Only some of the pathophysiological mechanisms explaining neuro-COVID were discussed. A pathophysiological mechanism explaining SARS-CoV-2-associated central nervous system (CNS) disease not acknowledged in the review is cardiac involvement. Cardiac manifestations of a SARS-CoV-2 infection include myocarditis, pericarditis, or endocarditis. These conditions may be complicated by arterial hypertension, supraventricular or ventricular arrhythmias, Takotsubo syndrome (TTS), heart failure, or systolic dysfunction. Arrhythmias or heart failure may be accompanied by cerebral hypoperfusion and hypoxia, thromboembolism, or impaired autoregulation of the cerebral perfusion. Accordingly, ischemic stroke, intracerebral bleeding, posterior reversible encephalopathy syndrome, or cerebral vasoconstriction syndrome may ensue. Myocarditis or heart failure may be caused by the direct invasion of cardiomyocytes or endothelial cells of coronary arteries by the virus. Arterial hypertension may be caused by autonomic dysfunction. TTS may be triggered by psychological or physical stress from the viral infection and its treatment.

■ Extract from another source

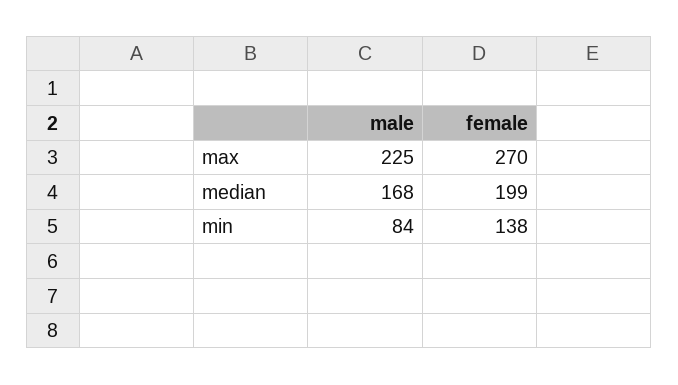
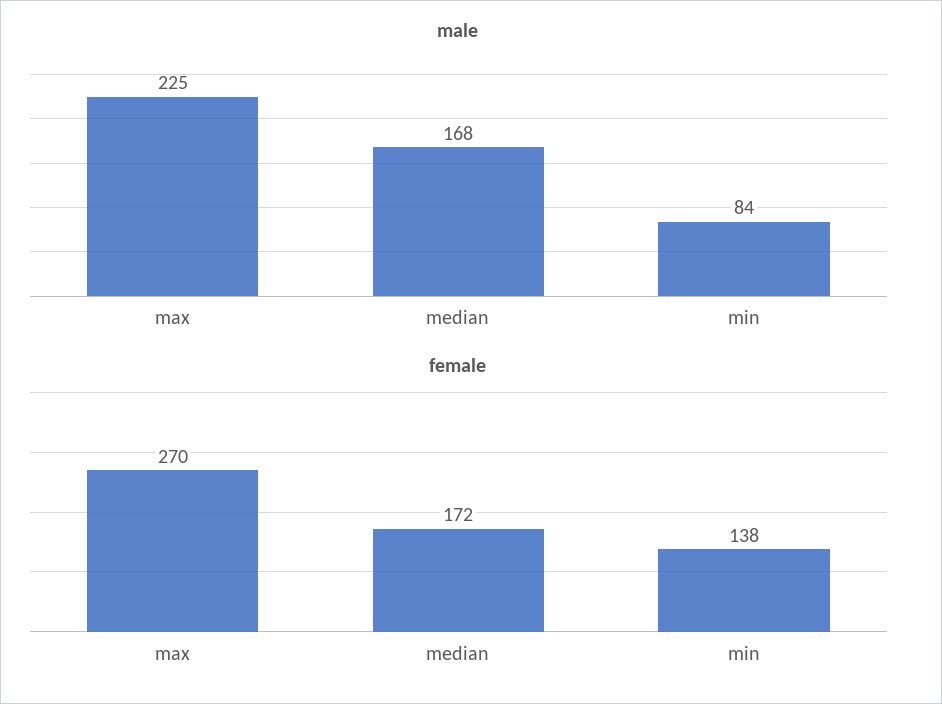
female, median: 199 -> 172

A second pathophysiological mechanism of neuro-COVID, particularly in patients with severe COVID-19 requiring intensive care unit (ICU) treatment, that was not addressed, are the complications of ICU treatment. Patients with severe COVID-19 requiring short- or long-term ICU treatment may develop critical illness neuropathy or critical illness myopathy. ICU treatment may be additionally complicated by pressure palsies or compartment syndrome. In case of superinfection due to SARS-CoV-2-induced immunosuppression and the development of sepsis, patients may experience septic encephalopathy. Long-term ventilator support may be complicated by cerebral hypoxia.

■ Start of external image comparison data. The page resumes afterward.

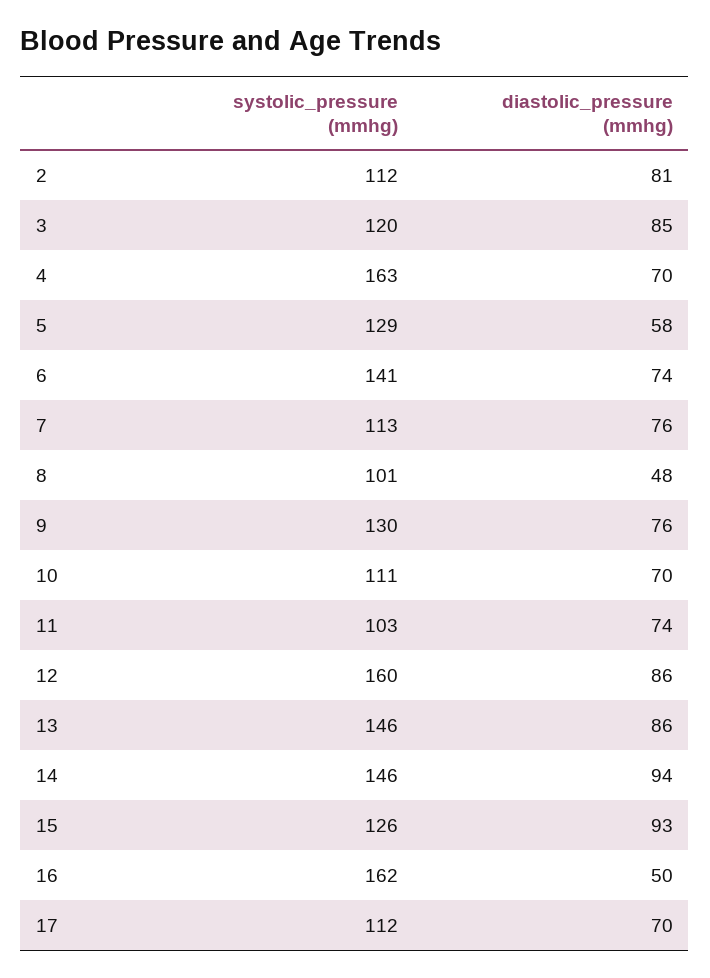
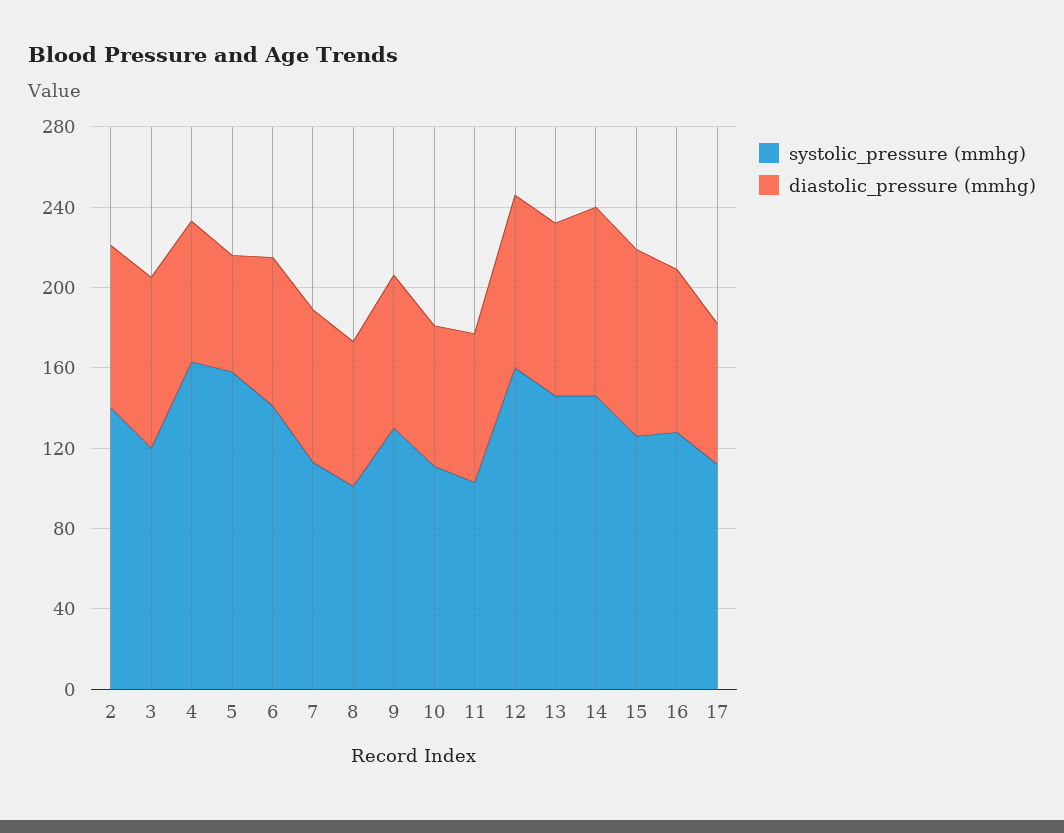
systolic_pressure (mmhg), 2: 112 -> 140
systolic_pressure (mmhg), 5: 129 -> 160
diastolic_pressure (mmhg), 8: 48 -> 70
systolic_pressure (mmhg), 16: 162 -> 130
diastolic_pressure (mmhg), 16: 50 -> 80

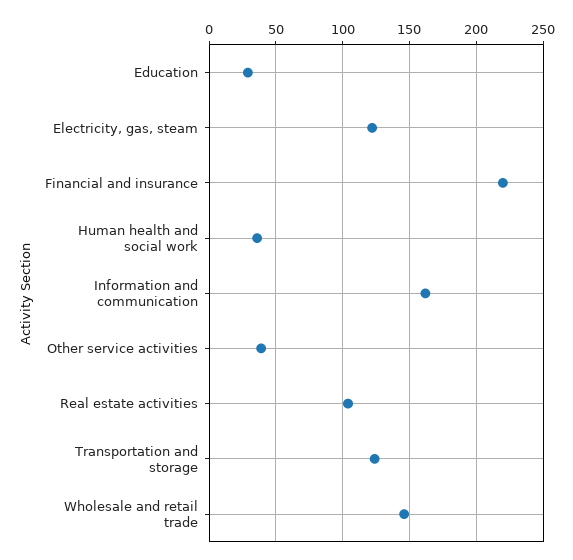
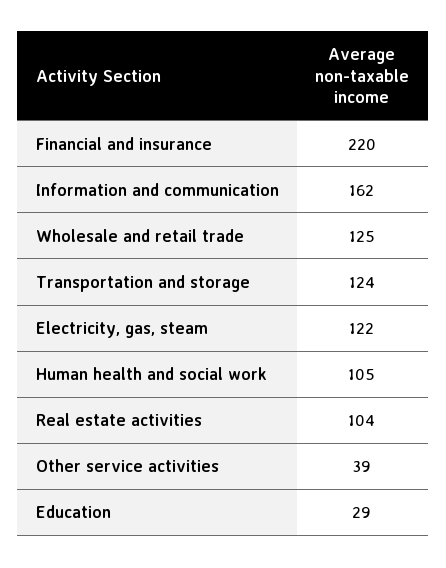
Human health and social work: 35 -> 105
Wholesale and retail trade: 145 -> 125

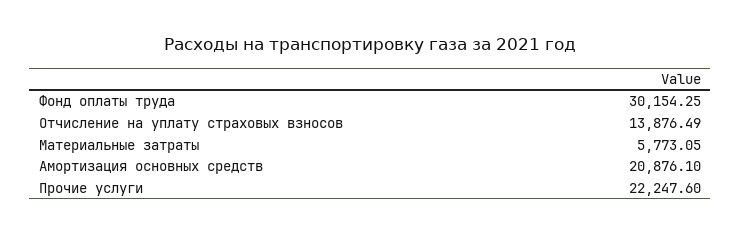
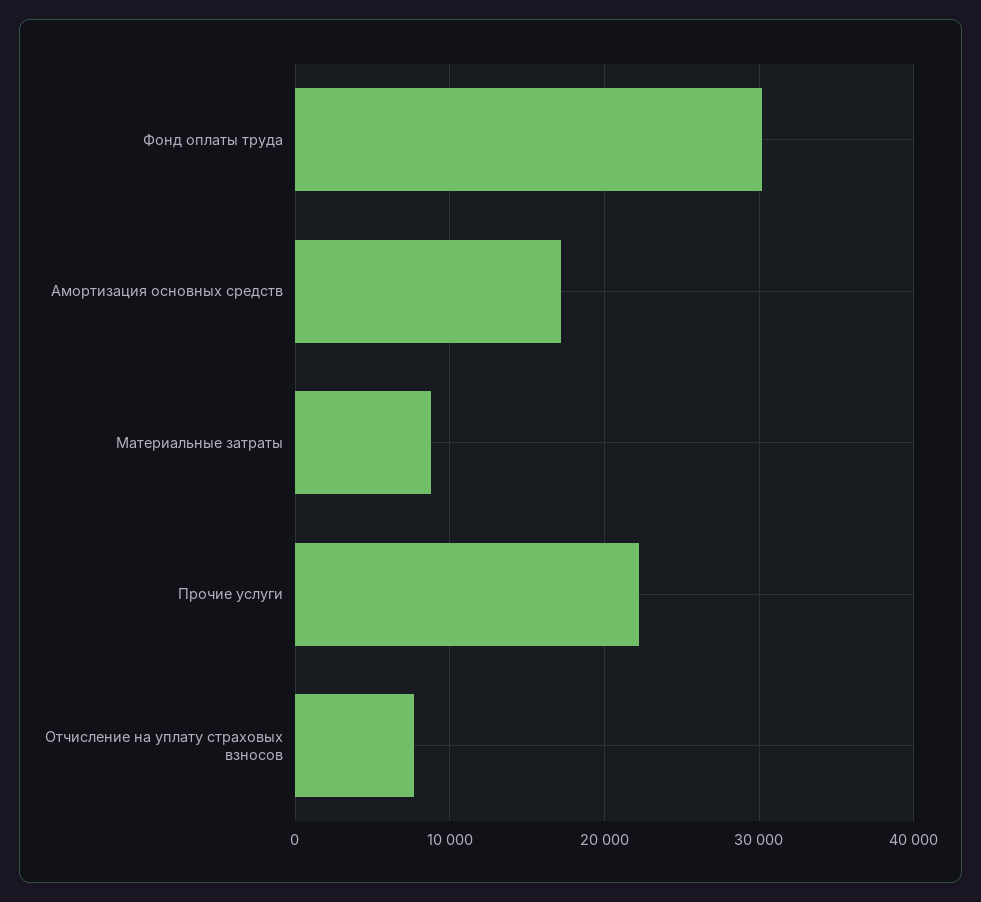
Отчисление на уплату страховых взносов: 13876.49 -> 8000
Материальные затраты: 5773.05 -> 9000
Амортизация основных средств: 20876.1 -> 17000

A third pathophysiological mechanism explaining manifestations of neuro-COVID not addressed in the review is neuro- or myotoxicity of anti-COVID-19 drugs. From several compounds frequently applied in the therapeutic management of moderate or severe COVID-19, it is well known that they occasionally exhibit adverse reactions, which may be responsible for neurological compromise. Potentially neurotoxic drugs applied in COVID-19 patients include daptomycin, linezolid, lopinavir, ritonavir, hydroxychloroquine, cisatracurium, clindamycin, tocilizumab, and glucocorticoids2. Potentially myotoxic drugs administered to COVID-19 patients include chloroquine (occasionally causes myopathy or myasthenia)3, remdesivir/lopinavir (occasionally causes rhabdomyolysis)4, azithromycin (occasionally causes myasthenia or myasthenic crisis)5, tocilizumab (occasionally causes pyomyositis)6, and steroids (occasionally cause mitochondrial myopathy)7.
Overall, the pathophysiological spectrum of neuro-COVID is broader than anticipated. SARS-CoV-2-associated cardiac involvement, complications of ICU treatment, and toxicity of anti-COVID-19 drugs may contribute to the understanding of the pathophysiological background of neuro-COVID.